Distributed Training
create_distributed_dataloader wraps VolumeCollectionDataset with PyTorch's DistributedSampler for DDP. It handles data partitioning only — process group initialization and model wrapping are the user's responsibility. SegmentationDataset does not have distributed support; users needing distributed segmentation training should manage the DistributedSampler manually.
loader = create_distributed_dataloader(collections, rank=rank, world_size=world_size)
# User must call set_epoch(loader, epoch) each epoch for proper shuffling
Worker Process Isolation
PyTorch DataLoader forks worker processes. Each forked process needs its own TileDB context because libtiledb's internal state (memory pools, S3 connections) cannot be shared across process boundaries.
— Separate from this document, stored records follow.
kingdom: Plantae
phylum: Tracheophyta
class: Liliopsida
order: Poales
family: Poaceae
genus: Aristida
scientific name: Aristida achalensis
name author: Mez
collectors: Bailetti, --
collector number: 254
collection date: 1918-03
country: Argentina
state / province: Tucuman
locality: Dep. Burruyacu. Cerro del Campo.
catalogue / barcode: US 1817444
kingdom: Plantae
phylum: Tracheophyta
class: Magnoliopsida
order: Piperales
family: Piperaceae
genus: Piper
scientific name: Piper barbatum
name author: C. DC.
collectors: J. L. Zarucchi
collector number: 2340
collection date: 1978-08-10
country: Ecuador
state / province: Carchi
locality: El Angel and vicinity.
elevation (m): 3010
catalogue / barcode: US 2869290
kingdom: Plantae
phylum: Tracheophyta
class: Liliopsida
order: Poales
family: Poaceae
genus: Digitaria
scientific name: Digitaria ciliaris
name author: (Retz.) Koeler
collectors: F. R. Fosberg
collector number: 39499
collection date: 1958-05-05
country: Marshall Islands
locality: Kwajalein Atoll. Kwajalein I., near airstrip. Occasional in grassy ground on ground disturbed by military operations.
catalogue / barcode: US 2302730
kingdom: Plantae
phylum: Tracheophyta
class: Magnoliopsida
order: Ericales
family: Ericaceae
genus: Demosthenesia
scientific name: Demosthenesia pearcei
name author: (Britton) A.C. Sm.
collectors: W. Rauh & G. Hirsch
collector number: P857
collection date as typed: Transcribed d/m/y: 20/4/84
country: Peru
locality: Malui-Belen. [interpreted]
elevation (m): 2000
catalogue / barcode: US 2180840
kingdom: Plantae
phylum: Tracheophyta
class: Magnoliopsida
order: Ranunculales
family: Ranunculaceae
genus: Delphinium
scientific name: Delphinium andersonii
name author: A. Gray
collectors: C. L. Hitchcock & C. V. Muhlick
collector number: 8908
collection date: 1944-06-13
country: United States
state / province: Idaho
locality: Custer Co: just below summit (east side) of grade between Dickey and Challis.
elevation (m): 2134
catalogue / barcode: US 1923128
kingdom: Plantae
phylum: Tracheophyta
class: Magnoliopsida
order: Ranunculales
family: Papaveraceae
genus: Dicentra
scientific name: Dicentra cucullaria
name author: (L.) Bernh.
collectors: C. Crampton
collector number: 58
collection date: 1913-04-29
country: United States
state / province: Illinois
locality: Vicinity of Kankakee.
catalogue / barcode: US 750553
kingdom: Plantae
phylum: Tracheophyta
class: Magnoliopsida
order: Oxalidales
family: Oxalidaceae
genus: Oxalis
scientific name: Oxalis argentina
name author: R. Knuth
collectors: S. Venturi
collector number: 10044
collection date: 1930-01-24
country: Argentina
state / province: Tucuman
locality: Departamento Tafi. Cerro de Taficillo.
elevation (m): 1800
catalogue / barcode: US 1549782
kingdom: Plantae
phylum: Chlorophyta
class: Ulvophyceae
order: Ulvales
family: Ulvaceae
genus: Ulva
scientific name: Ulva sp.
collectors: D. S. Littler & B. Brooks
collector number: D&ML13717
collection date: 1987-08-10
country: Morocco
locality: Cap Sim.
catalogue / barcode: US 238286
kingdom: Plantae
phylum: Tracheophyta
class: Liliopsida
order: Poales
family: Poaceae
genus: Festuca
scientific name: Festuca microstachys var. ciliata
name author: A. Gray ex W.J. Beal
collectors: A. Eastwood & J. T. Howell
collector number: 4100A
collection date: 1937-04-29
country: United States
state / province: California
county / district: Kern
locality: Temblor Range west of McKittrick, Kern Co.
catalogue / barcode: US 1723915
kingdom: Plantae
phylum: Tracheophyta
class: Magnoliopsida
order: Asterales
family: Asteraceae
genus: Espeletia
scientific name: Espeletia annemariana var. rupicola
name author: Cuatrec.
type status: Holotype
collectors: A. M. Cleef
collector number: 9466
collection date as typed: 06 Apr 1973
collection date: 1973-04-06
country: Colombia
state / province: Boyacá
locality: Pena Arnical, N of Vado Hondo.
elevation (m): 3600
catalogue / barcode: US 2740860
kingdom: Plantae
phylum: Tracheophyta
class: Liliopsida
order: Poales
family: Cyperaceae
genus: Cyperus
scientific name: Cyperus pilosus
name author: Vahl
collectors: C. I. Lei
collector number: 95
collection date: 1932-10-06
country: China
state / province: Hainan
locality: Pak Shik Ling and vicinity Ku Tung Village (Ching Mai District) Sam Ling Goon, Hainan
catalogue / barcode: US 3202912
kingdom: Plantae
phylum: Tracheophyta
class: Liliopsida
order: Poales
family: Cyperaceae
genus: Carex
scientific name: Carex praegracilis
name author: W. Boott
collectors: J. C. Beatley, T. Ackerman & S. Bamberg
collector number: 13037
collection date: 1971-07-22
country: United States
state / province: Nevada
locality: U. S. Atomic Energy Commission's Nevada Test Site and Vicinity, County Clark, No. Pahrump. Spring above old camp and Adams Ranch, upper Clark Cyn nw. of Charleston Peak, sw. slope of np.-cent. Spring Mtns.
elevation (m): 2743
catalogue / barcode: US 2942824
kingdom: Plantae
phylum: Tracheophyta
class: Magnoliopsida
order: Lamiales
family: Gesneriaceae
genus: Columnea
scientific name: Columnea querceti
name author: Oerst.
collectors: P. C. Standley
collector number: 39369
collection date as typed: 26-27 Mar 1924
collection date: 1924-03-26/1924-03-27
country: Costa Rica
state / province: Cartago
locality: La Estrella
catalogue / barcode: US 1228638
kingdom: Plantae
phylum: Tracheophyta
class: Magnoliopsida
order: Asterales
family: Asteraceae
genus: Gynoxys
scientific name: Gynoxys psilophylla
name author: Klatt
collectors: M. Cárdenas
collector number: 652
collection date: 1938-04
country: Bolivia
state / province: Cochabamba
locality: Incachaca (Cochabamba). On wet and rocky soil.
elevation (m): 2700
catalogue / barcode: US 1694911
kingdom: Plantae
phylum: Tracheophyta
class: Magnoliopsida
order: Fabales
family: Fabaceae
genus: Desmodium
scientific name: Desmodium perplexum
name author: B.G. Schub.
worker_init_fn calls ctx_for_process() to create an isolated TileDB context per worker. This is configured automatically by all factory functions when num_workers > 0.
Trade-offs
| Optimized for | Not covered |
|---|---|
| Random patch access (TileDB sub-array reads) | Streaming / sequential access patterns |
| Medical imaging volumes (3D/4D dense arrays) | Sparse data (point clouds, meshes) |
| MONAI dict-transforms + TorchIO (via compat layer) | Custom transform protocols |
| Single-node + DDP training | Model-parallel or pipeline-parallel |
| Foreground-biased sampling (pre-computed) | Online hard-example mining |
RNG Design
Patch sampling RNG differs by dataset: SegmentationDataset uses np.random.default_rng(seed=None) (unseeded, so each call produces a different patch), while VolumeCollectionDataset uses np.random.default_rng(seed=idx) (deterministic per index for reproducibility). Combined with DataLoader shuffling and persistent_workers, this ensures diversity across epochs. For distributed training, DistributedSampler.set_epoch() re-seeds the sampler each epoch.